The reality is that all of central Africa is becoming a Christian/Muslim battlefield. Sadly when the two cultures come in close physical proximity, there is no peace. Somehow the Africans will have to work out a consensus and modus vivendi. American mothers did not raise their sons to die in Africa.
I do understand the difference between bad things happening someplace and an American duty to intervene in that place. We do have a military duty to help get our own American citizens out, but once that's done, South Sudan is probably going to be on its own.
I hate to say it, but the Chinese are probably the best hope the Christian population of South Sudan has right now.
China wants oil, it needs stability in both Sudan and South Sudan to get the local oil, and for China's own reasons (i.e, the Uighurs), China is very concerned about radical Islam and would prefer to see their oil coming from people who have an economic interest in selling oil rather than seeing a tribal and religious war disrupt those oil supplies.

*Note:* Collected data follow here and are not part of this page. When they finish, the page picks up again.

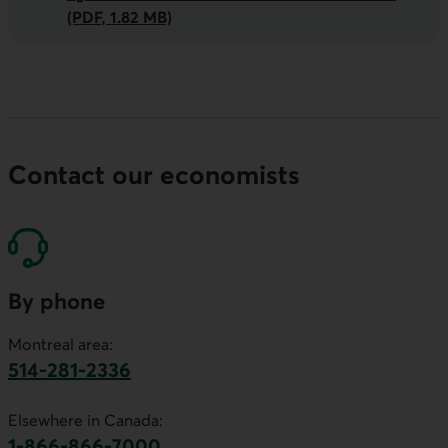
(PDF, 1.82 MB)
Contact our economists
By phone
Montreal area:
514-281-2336
This link will launch your default phone software.
Elsewhere in Canada:
1-866-866-7000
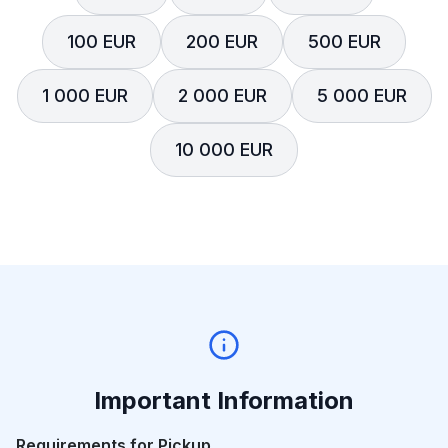
100 EUR
200 EUR
500 EUR
1 000 EUR
2 000 EUR
5 000 EUR
10 000 EUR
Important Information
Requirements for Pickup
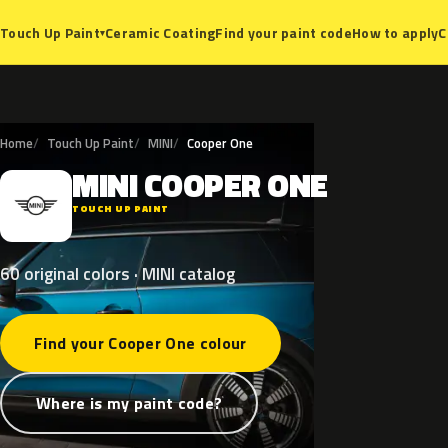
Ceramic Coating
Find your paint code
How to apply
C
Touch Up Paint
▾
Home
Touch Up Paint
MINI
Cooper One
MINI
COOPER
ONE
M
TOUCH UP PAINT
60 original colors · MINI catalog
Find your Cooper One colour
Where is my paint code?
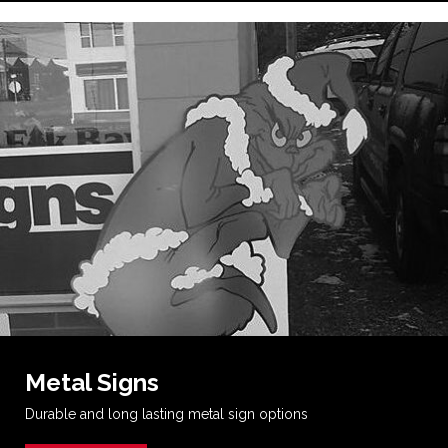
Metal Signs
Durable and long lasting metal sign options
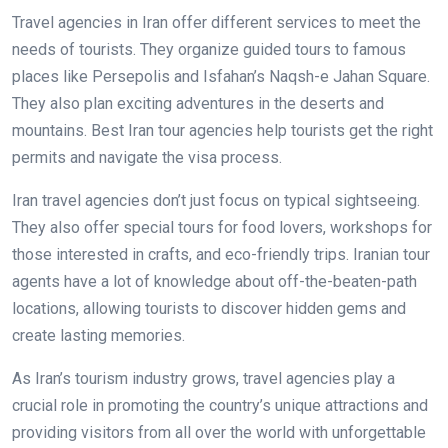
Travel agencies in Iran offer different services to meet the
needs of tourists. They organize guided tours to famous
places like Persepolis and Isfahan’s Naqsh-e Jahan Square.
They also plan exciting adventures in the deserts and
mountains. Best Iran tour agencies help tourists get the right
permits and navigate the visa process.
Iran travel agencies don’t just focus on typical sightseeing.
They also offer special tours for food lovers, workshops for
those interested in crafts, and eco-friendly trips. Iranian tour
agents have a lot of knowledge about off-the-beaten-path
locations, allowing tourists to discover hidden gems and
create lasting memories.
As Iran’s tourism industry grows, travel agencies play a
crucial role in promoting the country’s unique attractions and
providing visitors from all over the world with unforgettable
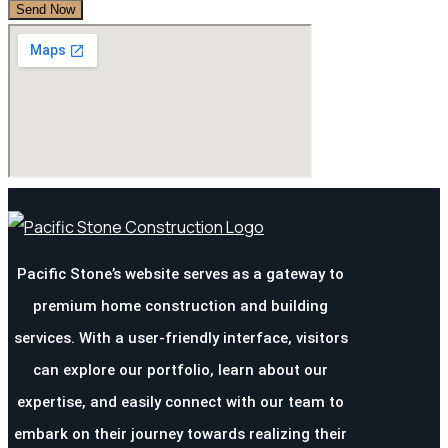
Pacific Stone’s website serves as a gateway to
premium home construction and building
services. With a user-friendly interface, visitors
can explore our portfolio, learn about our
expertise, and easily connect with our team to
embark on their journey towards realizing their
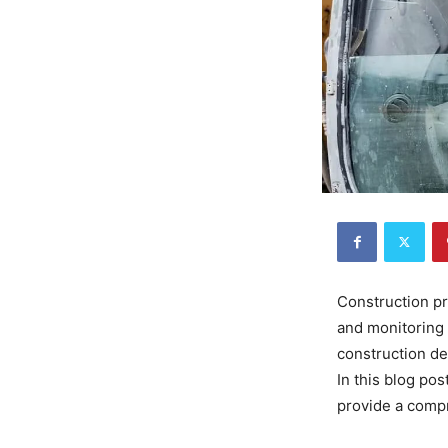
Construction pr
and monitoring 
construction de
In this blog po
provide a compr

In other words, China does have a direct economic interest and may force a settlement.
But China is not known for respecting any sort of standard of human rights or constitutional government in imposing that settlement. Orderly government and economic progress, not freedom, is what motivates China.
Perhaps the best-case scenario under a forced Chinese settlement would be the Chinese installing some sort of business-oriented technocrat from the black Christian population of South Sudan and giving him the military muscle necessary to run an authoritarian government — and there are a lot worse possibilities for a Chinese-enforced settlement than that.
African wars are brutal beyond anything we’ve dealt with complete with child armies and forced cannibalism.